**Text block:**
** START **

Chief Rabbi of Safed declares Kabbalah study by non-Jews a positive development.

Rabbi Shmuel Eliyahu, the Chief Rabbi of Safed, the city that was once the world center of Kabbala study, says that the study of Kabbala by non-Jews can be "positive", but only if done in the proper manner. Currently the chief rabbi of Safed for over a decade, Rabbi Shmuel is the son of the late Rabbi Mordechai Eliyahu, one of the most important living Sephardic Jewish legal authorities and kabbalists, and a former chief rabbi of Israel.

During an interview with the popular media resource, Rabbi Shmuel Eliyahu said, "I believe that the study of the Zohar by Gentiles, as in the common phenomenon we see today with non-Jewish musicians and entertainers studying Kabbala, is a positive phenomenon - as long as it is done in the right way." He explained that it should not just be a matter of curiosity, but of a genuine search for the "Torah of life".

To see people searching for spirituality is a positive and important development….

Rabbi Eliyahu addressed the matter in light of the jump in sales of books of Kabbala. According to Meir Bar-El, Deputy Director of the Manufacturers Association of Israel, exports of such books have tripled in recent years due to the world-wide awakening to the study of Kabbala. He reported that thirty-five million dollars worth of Kabbala texts were exported around the world from Israel in 2005, and that total exports of Jewish holy books in 2005 grew by 119% over the year before, and totaled 70% of all book exports from Israel. He even said that there are not enough professional printers now in Israel to meet the continuing demand for holy books from Israel and that more training courses are needed.

** END **

**Source material:**
** START **

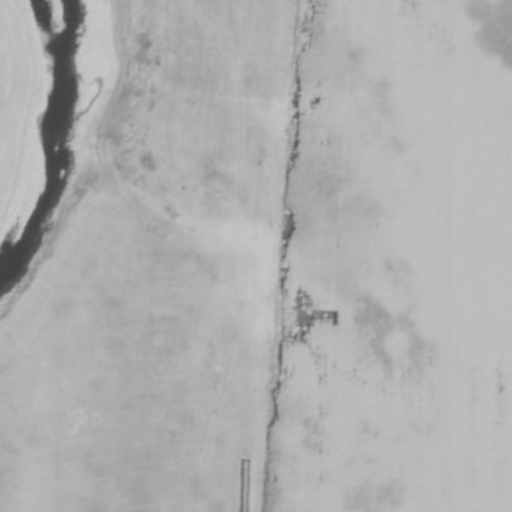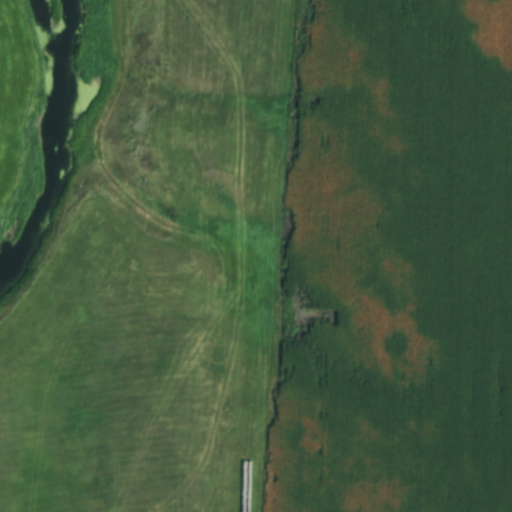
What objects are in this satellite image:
river: (58, 154)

** END **

**Problem 1:**
According to the Kabbalah article, why did Israel's exports of Kabbala books triple in recent years, and what does it say more training courses are needed for?
**Problem 2:**
In the Kabbalah article, what was the value of the Kabbala texts exported from Israel in 2005?

**Exercise answer 1:**
The article says exports of Kabbala books tripled because of a worldwide awakening to the study of Kabbala. It says more training courses are needed because Israel lacks enough professional printers to meet the continuing demand for holy books.

**Exercise answer 2:**
Thirty-five million dollars.